DATA RECORDS:

BEGIN

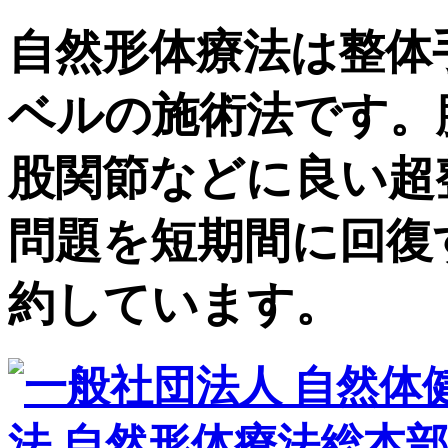
自然形体療法は整体
ベルの施術法です。
股関節などに良い超
問題を短期間に回復
約しています。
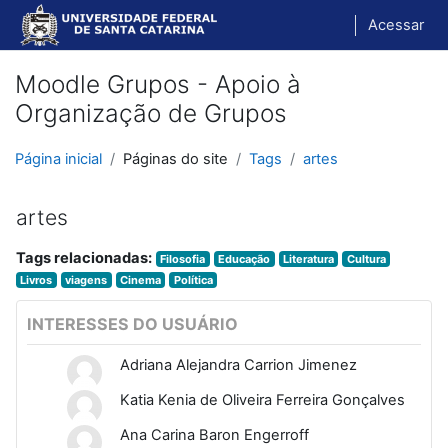
Ir para o conteúdo principal
Acessar
Moodle Grupos - Apoio à
Organização de Grupos
Página inicial
Páginas do site
Tags
artes
artes
Tags relacionadas:
Filosofia
Educação
Literatura
Cultura
Livros
viagens
Cinema
Política
INTERESSES DO USUÁRIO
Adriana Alejandra Carrion Jimenez
Katia Kenia de Oliveira Ferreira Gonçalves
Ana Carina Baron Engerroff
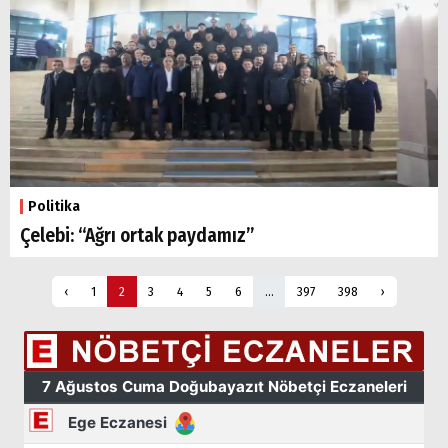
Politika
Çelebi: “Ağrı ortak paydamız”
‹
1
2
3
4
5
6
...
397
398
›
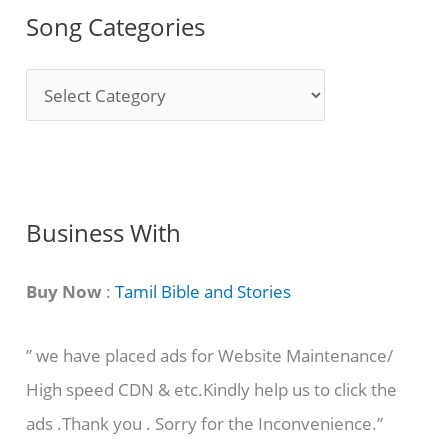
Song Categories
S
o
n
g
C
Business With
a
t
Buy Now
:
Tamil Bible and Stories
e
” we have placed ads for Website Maintenance/
g
High speed CDN & etc.Kindly help us to click the
o
ads .Thank you . Sorry for the Inconvenience.”
r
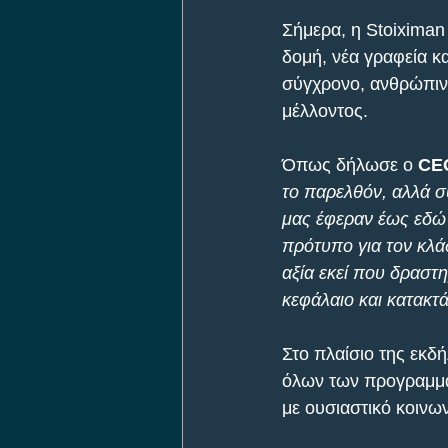
Σήμερα, η Stoiximan 
δομή, νέα γραφεία κα
σύγχρονο, ανθρώπινο 
μέλλοντος.
Όπως δήλωσε ο 
CEO
το παρελθόν, αλλά σ
μας έφεραν έως εδώ 
πρότυπο για τον κλά
αξία εκεί που δραστη
κεφάλαιο και κατακτ
Στο πλαίσιο της εκδ
όλων των προγραμμάτ
με ουσιαστικό κοινω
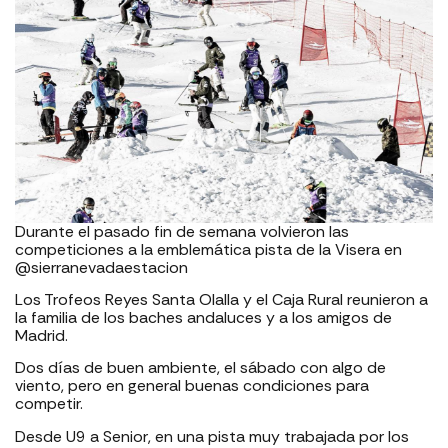
Durante el pasado fin de semana volvieron las
competiciones a la emblemática pista de la Visera en
@sierranevadaestacion
Los Trofeos Reyes Santa Olalla y el Caja Rural reunieron a
la familia de los baches andaluces y a los amigos de
Madrid.
Dos días de buen ambiente, el sábado con algo de
viento, pero en general buenas condiciones para
competir.
Desde U9 a Senior, en una pista muy trabajada por los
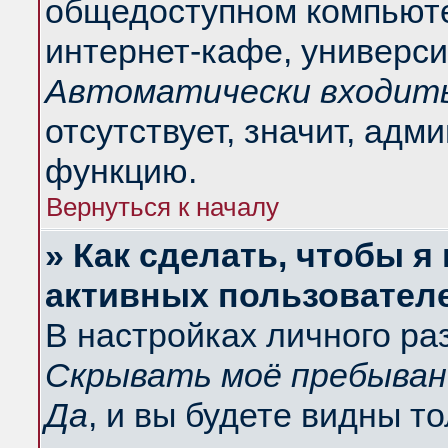
общедоступном компьюте
интернет-кафе, университ
Автоматически входить
отсутствует, значит, адм
функцию.
Вернуться к началу
» Как сделать, чтобы я
активных пользовател
В настройках личного ра
Скрывать моё пребыван
Да
, и вы будете видны т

END

Return every line of the data that contains the string "para". The match is case-sensitive.

TASK RESULT:
Ir para o conteúdo principal
viento, pero en general buenas condiciones para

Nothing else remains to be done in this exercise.